Holding the needle in a near horizontal plane, the pelvic floor muscles are injected in a
systematic fashion starting on the levator ani and then marching backward all the way down
back to the piriformis muscle including the obturator internus muscle. The following muscles
are sequentially injected with 2 cc of diluted onabotulinumtoxinA: pubococcygeus (this muscle
is felt as a sling around the vagina, just proximal to the hymenal ring), iliococcygeus
(palpated superiorly and laterally to pubococcygeus muscle), obturator internus (on the
sidewalls of the pelvis just superior to the arcus tendineus levator ani), coccygeus (half
distance between the ischial spine and sacrum), and piriformis (these muscles are palpated
filling the posterolateral pelvic walls and are injected lateral to the sacrum). Careful
attention is made to withdraw prior to injection to ensure no intravascular injection of the
diluted onabotulinumtoxinA. Once the injection had been performed on one side of the pelvis,
pressure is held for good hemostasis. The same procedure is then performed on the other side.

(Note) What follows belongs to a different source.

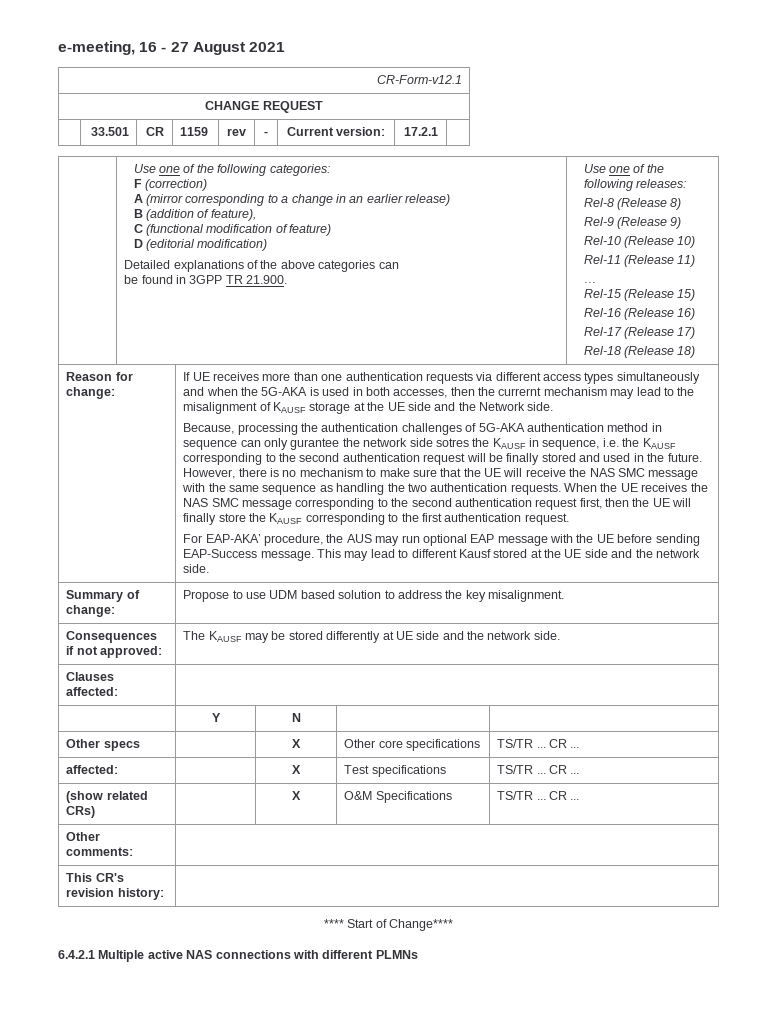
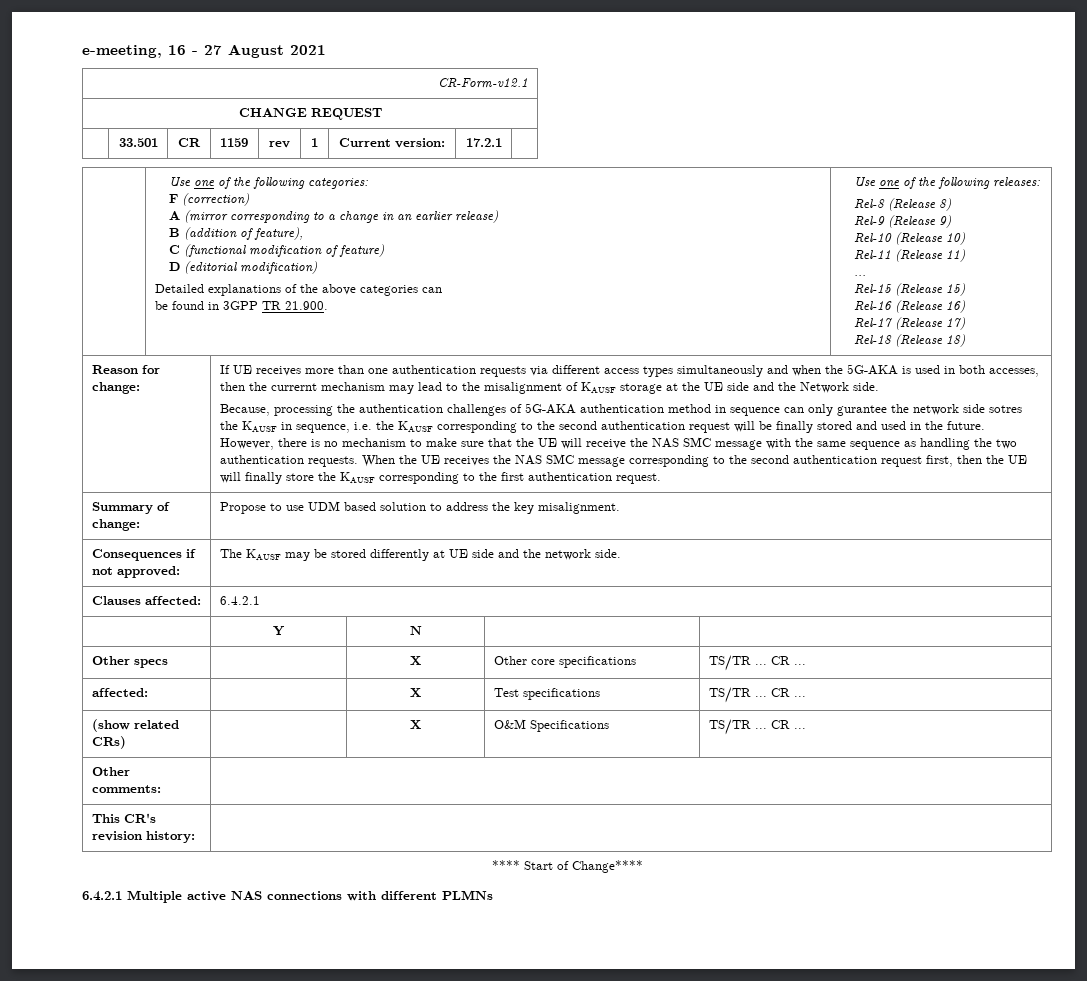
[264,131,268,136] - -> [311,138,318,147] 1
[183,534,700,546] [183,549,700,561] [183,564,210,573] // For EAP-AKA’ procedure, the AUS may run optional EAP message with the UE before sending EAP-Success message. This may lead to different Kausf stored at the UE side and the network side. -> (661, 478) none
(119, 691) none -> [219,596,260,605] 6.4.2.1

Peri-procedural adverse events are recorded.
Post Procedure Instructions - Post treatment, all patients will be monitored for 15 minutes.
Standardized post-injection instructions are given to the participant verbally and in written
form. Patients will be contacted by telephone within 24-48 hours after the procedure for
safety assessment. The first follow-up evaluation will be scheduled 1 month after pelvic
floor injection.
Follow-Up Visits 3, 4, 5, 6, 7 & Visit 8 (Visit 8, only if Patient Received 2nd Injection) -
Follow-up clinic evaluations will occur 1, 2, 3, 4 and 6 months after injection,
respectively. A history will be taken and a physical examination that includes PVR assessment
will be performed at each follow-up visit. VAS scores of pelvic floor muscles will be
recorded. PGI-I, PFDI, PFIQ, and FSFI forms will be collected at each follow-up visit.
Adverse events will be carefully monitored and recorded.